The fund, the world’s largest sovereign wealth fund, is a major shareholder in some of the biggest coal miners on the planet, including global giants BHP Billiton , Vale and Anglo American, as well as China’s top producer, China Shenhua .
The fund, also known as the oil fund, cannot invest in companies that produce nuclear weapons, landmines, cluster bombs, tobacco or firms involved in severe environmental damage, gross corruption, or systematic human rights violation.
The finance ministry on several occasions instructed the fund to divest from specific companies.
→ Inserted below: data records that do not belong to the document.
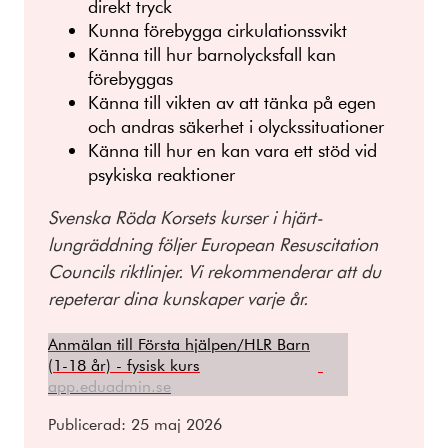
direkt tryck
Kunna förebygga cirkulationssvikt
Känna till hur barnolycksfall kan
förebyggas
Känna till vikten av att tänka på egen
och andras säkerhet i olyckssituationer
Känna till hur en kan vara ett stöd vid
psykiska reaktioner
Svenska Röda Korsets kurser i hjärt-
lungräddning följer European Resuscitation
Councils riktlinjer. Vi rekommenderar att du
repeterar dina kunskaper varje år.
Anmälan till Första hjälpen/HLR Barn
(1-18 år) - fysisk kurs
app.eduadmin.se
Publicerad:
25 maj 2026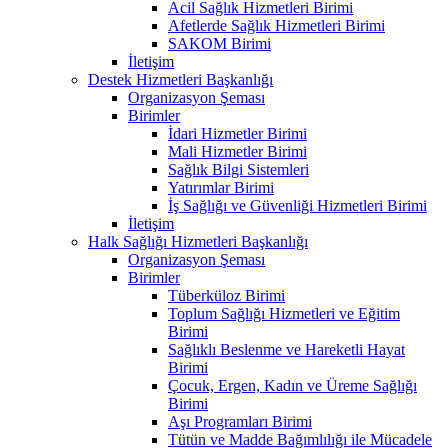
Acil Sağlık Hizmetleri Birimi
Afetlerde Sağlık Hizmetleri Birimi
SAKOM Birimi
İletişim
Destek Hizmetleri Başkanlığı
Organizasyon Şeması
Birimler
İdari Hizmetler Birimi
Mali Hizmetler Birimi
Sağlık Bilgi Sistemleri
Yatırımlar Birimi
İş Sağlığı ve Güvenliği Hizmetleri Birimi
İletişim
Halk Sağlığı Hizmetleri Başkanlığı
Organizasyon Şeması
Birimler
Tüberküloz Birimi
Toplum Sağlığı Hizmetleri ve Eğitim
Birimi
Sağlıklı Beslenme ve Hareketli Hayat
Birimi
Çocuk, Ergen, Kadın ve Üreme Sağlığı
Birimi
Aşı Programları Birimi
Tütün ve Madde Bağımlılığı ile Mücadele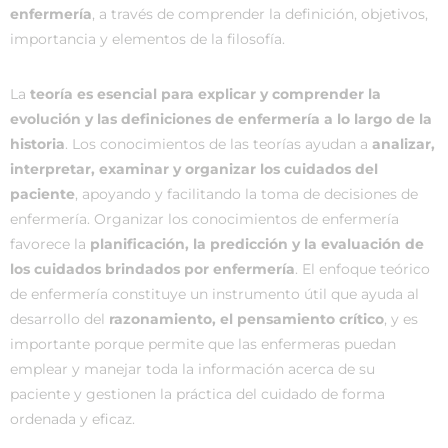
enfermería
, a través de comprender la definición, objetivos,
importancia y elementos de la filosofía.
La
teoría es esencial para explicar y comprender la
evolución y las definiciones de enfermería a lo largo de la
historia
. Los conocimientos de las teorías ayudan a
analizar,
interpretar, examinar y organizar los cuidados del
paciente
, apoyando y facilitando la toma de decisiones de
enfermería. Organizar los conocimientos de enfermería
favorece la
planificación, la predicción y la evaluación de
los cuidados brindados por enfermería
. El enfoque teórico
de enfermería constituye un instrumento útil que ayuda al
desarrollo del
razonamiento, el pensamiento crítico
, y es
importante porque permite que las enfermeras puedan
emplear y manejar toda la información acerca de su
paciente y gestionen la práctica del cuidado de forma
ordenada y eficaz.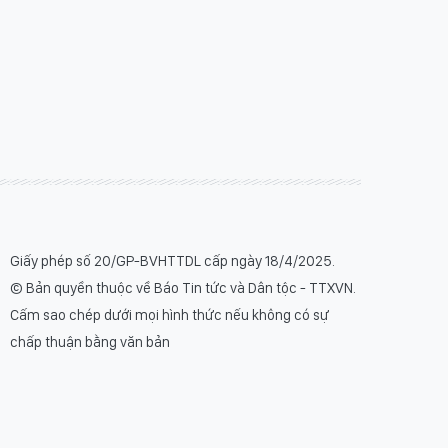
Giấy phép số 20/GP-BVHTTDL cấp ngày 18/4/2025.
© Bản quyền thuộc về Báo Tin tức và Dân tộc - TTXVN.
Cấm sao chép dưới mọi hình thức nếu không có sự
chấp thuận bằng văn bản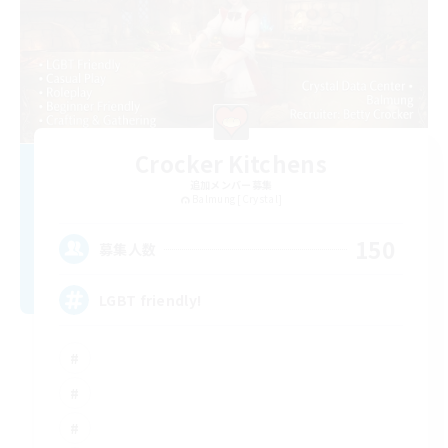
Crocker Kitchens
追加メンバー募集
Balmung [Crystal]
150
募集人数
LGBT friendly!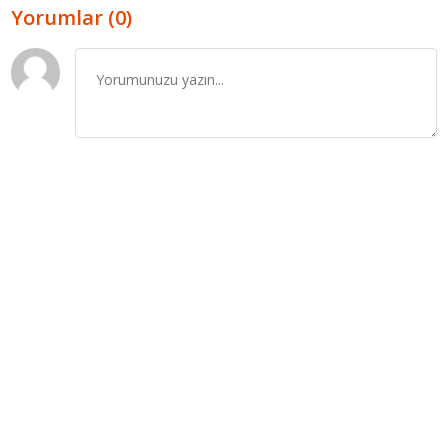
Yorumlar (0)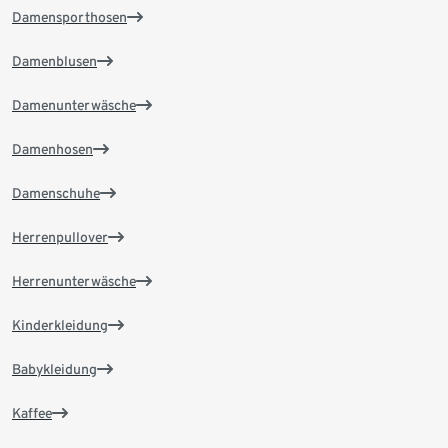
Damensporthosen
Damenblusen
Damenunterwäsche
Damenhosen
Damenschuhe
Herrenpullover
Herrenunterwäsche
Kinderkleidung
Babykleidung
Kaffee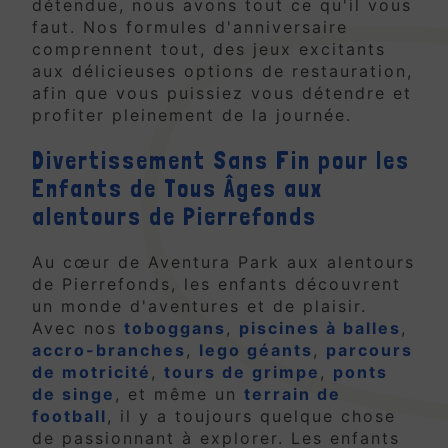
détendue, nous avons tout ce qu'il vous
faut. Nos formules d'anniversaire
comprennent tout, des jeux excitants
aux délicieuses options de restauration,
afin que vous puissiez vous détendre et
profiter pleinement de la journée.
Divertissement Sans Fin pour les
Enfants de Tous Âges aux
alentours de Pierrefonds
Au cœur de Aventura Park aux alentours
de Pierrefonds, les enfants découvrent
un monde d'aventures et de plaisir.
Avec nos
toboggans
,
piscines à balles
,
accro-branches
,
lego géants
,
parcours
de motricité
,
tours de grimpe
,
ponts
de singe
, et même un
terrain de
football
, il y a toujours quelque chose
de passionnant à explorer. Les enfants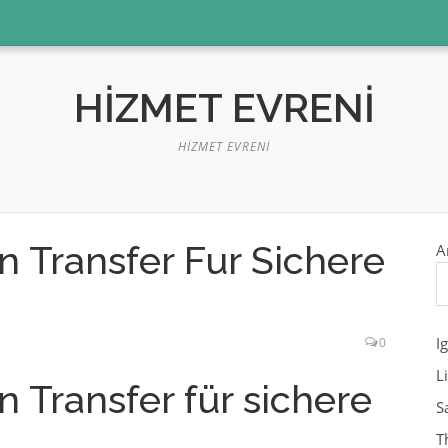
HIZMET EVRENI
HIZMET EVRENI
n Transfer Fur Sichere
A
I
0
L
n Transfer für sichere
S
T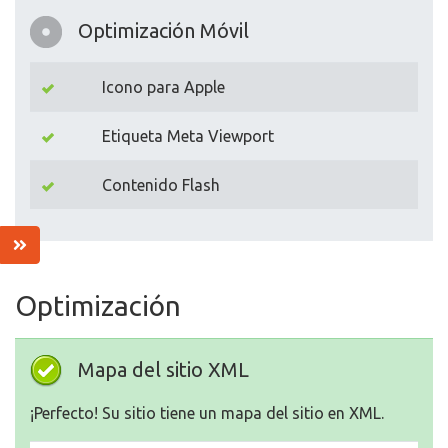
Optimización Móvil
Icono para Apple
Etiqueta Meta Viewport
Contenido Flash
Optimización
Mapa del sitio XML
¡Perfecto! Su sitio tiene un mapa del sitio en XML.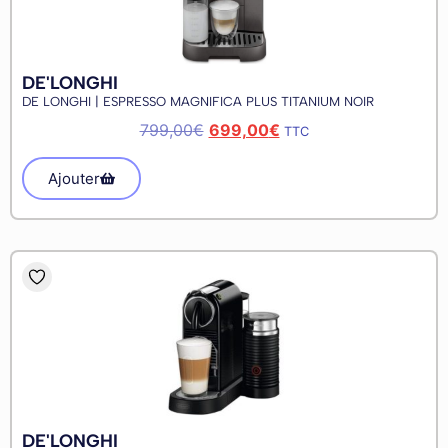
DE'LONGHI
DE LONGHI | ESPRESSO MAGNIFICA PLUS TITANIUM NOIR
799,00
€
699,00
€
TTC
Ajouter
DE'LONGHI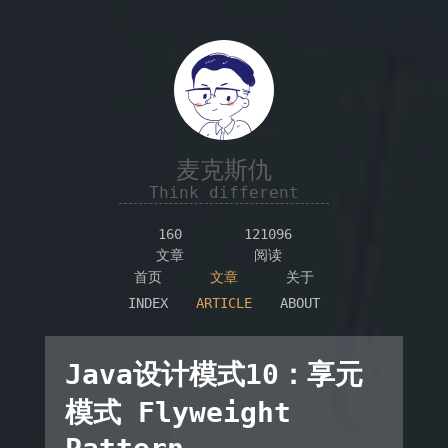
麦克斯仇
Think different
160
121096
文章
阅读
首页
文章
关于
INDEX
ARTICLE
ABOUT
Java设计模式10：享元
模式 Flyweight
Among miners, these include Rio Tinto because of alleged environmental damage and Potash Corporation of Saskatchewan for alleged ethical violation.
“This is something we have been working on quite independently of the Labour Party,” Terje Breivik, deputy leader of the Liberal Party, said. “We believe it is possible to go further and consideration should be given to divest all investments related to fossil fuels.”
The Christian Democrats also said they sympathised with the motion.
“I think there’s a good chance this motion could pass,” Christian Democrat parliamentarian and finance committee chair Hans Olav Syversen said.
Prime Minister Erna Solberg rules in a minority and relies on the Liberals and Christian Democrats for support, so her government lacks enough votes to block a motion supported by all other parties.
However, no action is imminent as Labour said it would bring its proposal to the table in the spring, during regular review of the fund.
Norwegian public broadcaster NRK estimates that the oil fund holds close to $10 billion of assets in coal miners.
An exclusion would put the government in a difficult position as it owns a coal mine and coal-fired power station in Norway’s Arctic Svalbard islands, and the fund itself was built from surplus revenues on oil and gas production.
The finance ministry could not immediately comment. It will present a report on ethical investment by the fund on Nov. 11.